A new analysis presented at the American Diabetes Association (ADA) 68th Annual Scientific Sessions showed treatment with sitagliptin – Merck, Sharp & Dohme’s diabetes treatment – was associated with a 93% lower risk of having a confirmed symptomatic hypoglycaemic event on a given day compared to treatment with glipizide, a sulphonylurea.
This 52-week intent-to-treat analysis was based on 37 events in the sitagliptin group and 492 events in the glipizide group.
Both agents were added to ongoing metformin therapy in patients with type 2 diabetes and were associated with similar reductions in HbA1c (-0.67% in both groups at week 52, confirming non-inferiority in the prespecified per-protocol analysis).
Additionally, patients in the group treated with sitagliptin experienced significant weight loss (mean -1.5kg) from baseline, while patients treated with glipizide experienced significant weight gain (mean +1.1kg) from baseline.

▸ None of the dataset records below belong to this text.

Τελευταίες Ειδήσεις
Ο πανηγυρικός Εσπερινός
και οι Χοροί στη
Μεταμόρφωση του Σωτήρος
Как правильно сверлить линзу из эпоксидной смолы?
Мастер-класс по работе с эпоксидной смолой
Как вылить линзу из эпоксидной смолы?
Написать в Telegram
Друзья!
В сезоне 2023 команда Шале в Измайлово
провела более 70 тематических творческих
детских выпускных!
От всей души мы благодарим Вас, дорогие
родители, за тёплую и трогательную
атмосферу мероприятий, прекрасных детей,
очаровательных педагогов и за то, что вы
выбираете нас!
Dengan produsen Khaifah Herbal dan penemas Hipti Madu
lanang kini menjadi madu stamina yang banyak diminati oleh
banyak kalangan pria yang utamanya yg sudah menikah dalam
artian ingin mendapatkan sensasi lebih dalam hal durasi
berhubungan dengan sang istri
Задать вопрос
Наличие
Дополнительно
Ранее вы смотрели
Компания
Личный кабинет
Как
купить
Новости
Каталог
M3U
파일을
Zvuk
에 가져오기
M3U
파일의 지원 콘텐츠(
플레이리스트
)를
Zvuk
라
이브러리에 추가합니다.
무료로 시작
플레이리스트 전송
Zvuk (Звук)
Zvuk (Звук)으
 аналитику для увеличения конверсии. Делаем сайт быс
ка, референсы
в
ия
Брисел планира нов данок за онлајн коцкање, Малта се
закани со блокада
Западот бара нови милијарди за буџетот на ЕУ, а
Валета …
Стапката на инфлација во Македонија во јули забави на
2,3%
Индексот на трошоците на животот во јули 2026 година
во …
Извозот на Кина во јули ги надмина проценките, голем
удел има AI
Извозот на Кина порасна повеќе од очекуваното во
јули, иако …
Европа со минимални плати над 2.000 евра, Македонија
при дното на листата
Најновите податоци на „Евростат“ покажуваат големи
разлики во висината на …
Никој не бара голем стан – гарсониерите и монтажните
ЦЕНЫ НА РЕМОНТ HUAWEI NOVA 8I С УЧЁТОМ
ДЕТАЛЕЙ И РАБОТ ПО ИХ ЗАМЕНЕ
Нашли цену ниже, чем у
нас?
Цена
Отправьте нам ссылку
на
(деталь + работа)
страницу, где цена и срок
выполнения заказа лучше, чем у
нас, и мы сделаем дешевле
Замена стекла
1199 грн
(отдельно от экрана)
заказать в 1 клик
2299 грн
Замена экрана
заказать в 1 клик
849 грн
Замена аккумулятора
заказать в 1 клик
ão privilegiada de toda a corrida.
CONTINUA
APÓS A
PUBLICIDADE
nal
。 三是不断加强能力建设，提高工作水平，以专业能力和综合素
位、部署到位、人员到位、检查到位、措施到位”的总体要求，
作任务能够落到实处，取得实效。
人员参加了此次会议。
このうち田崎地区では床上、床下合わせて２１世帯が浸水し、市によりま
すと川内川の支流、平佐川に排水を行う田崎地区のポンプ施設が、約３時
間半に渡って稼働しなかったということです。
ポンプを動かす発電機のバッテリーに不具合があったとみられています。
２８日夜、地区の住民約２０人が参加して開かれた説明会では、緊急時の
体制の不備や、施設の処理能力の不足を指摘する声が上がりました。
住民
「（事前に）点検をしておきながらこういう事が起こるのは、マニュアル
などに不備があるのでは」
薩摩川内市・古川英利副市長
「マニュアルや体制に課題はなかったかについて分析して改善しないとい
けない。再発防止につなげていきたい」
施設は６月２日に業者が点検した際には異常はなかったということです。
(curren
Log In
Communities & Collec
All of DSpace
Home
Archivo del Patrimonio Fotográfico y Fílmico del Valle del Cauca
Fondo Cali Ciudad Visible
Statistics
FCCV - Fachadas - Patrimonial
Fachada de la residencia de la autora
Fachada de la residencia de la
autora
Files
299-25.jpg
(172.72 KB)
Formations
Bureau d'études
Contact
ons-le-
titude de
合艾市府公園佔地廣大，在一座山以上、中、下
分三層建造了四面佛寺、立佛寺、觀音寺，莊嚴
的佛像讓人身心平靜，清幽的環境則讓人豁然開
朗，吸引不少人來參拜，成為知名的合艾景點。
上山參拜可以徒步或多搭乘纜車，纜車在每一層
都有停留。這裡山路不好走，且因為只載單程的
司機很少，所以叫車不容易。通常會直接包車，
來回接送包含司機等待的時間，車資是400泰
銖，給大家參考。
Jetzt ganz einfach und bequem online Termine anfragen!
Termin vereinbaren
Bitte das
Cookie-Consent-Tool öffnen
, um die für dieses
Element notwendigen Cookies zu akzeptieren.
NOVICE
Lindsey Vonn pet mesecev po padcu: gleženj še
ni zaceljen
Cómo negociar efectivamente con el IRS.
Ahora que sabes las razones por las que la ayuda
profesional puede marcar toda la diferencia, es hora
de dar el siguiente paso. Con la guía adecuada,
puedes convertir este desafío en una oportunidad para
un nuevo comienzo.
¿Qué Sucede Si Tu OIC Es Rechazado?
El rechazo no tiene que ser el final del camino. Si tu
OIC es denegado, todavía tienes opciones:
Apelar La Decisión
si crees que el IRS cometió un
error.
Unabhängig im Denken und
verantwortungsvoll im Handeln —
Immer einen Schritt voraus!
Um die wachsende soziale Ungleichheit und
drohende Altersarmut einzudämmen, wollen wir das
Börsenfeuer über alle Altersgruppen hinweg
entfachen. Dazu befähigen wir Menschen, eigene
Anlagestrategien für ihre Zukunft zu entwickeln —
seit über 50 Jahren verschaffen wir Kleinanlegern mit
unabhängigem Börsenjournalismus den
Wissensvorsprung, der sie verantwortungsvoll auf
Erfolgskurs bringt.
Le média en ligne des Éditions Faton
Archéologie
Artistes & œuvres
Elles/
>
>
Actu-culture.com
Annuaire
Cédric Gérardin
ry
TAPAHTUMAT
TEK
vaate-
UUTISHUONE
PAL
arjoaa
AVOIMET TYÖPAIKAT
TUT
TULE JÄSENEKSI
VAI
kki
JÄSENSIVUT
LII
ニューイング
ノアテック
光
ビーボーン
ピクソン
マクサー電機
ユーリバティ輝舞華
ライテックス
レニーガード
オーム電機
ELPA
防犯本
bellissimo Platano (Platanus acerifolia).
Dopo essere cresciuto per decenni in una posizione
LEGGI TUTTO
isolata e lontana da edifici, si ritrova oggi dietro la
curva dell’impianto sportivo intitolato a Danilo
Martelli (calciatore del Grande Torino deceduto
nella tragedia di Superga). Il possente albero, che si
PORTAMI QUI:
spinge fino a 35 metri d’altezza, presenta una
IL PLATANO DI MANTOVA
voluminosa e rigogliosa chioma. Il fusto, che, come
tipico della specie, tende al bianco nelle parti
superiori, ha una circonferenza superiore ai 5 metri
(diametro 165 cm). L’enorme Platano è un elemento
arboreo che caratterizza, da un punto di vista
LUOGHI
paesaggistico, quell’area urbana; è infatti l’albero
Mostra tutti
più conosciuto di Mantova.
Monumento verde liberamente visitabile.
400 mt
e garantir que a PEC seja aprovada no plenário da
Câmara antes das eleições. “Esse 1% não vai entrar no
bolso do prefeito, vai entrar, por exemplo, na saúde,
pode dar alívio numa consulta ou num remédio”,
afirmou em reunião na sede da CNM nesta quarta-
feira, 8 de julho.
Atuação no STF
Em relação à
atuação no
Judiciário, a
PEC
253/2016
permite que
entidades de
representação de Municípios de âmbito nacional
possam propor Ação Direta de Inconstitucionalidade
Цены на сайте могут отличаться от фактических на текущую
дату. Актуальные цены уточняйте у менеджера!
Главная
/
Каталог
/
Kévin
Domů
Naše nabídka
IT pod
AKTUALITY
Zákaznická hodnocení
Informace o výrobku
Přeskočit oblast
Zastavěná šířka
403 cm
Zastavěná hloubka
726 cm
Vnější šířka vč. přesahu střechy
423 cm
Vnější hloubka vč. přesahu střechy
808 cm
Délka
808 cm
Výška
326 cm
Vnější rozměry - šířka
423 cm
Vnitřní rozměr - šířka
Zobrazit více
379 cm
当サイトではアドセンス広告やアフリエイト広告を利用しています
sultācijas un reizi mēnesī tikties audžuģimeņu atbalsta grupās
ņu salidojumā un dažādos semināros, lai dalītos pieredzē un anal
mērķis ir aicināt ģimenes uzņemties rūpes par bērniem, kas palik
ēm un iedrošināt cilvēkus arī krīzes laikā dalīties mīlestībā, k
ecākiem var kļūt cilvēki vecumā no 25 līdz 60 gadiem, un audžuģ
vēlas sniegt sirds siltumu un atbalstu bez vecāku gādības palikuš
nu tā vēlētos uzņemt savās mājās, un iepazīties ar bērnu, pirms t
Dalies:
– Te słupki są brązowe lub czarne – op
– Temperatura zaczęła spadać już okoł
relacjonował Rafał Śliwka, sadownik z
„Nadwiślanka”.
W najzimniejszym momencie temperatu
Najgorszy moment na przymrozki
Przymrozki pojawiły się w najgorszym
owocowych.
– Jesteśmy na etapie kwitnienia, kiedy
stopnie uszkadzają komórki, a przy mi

“When treating patients with type 2 diabetes, it is important for physicians to balance lowering blood glucose levels with minimising the risk of hypoglycaemia,” said Nir Barzilai MD, professor of Medicine and Molecular Genetics, and director of the Institute for Aging Research at Albert Einstein College of Medicine, New York.
“These two-year data on initial therapy with sitagliptin and metformin are interesting, particularly to the many physicians who over time need to treat their patients with combination therapy to help achieve and maintain glycaemic control,” said Priscilla Hollander MD PhD, director of the Ruth Collins Diabetes Center at Baylor University Medical Center in Dallas, Texas.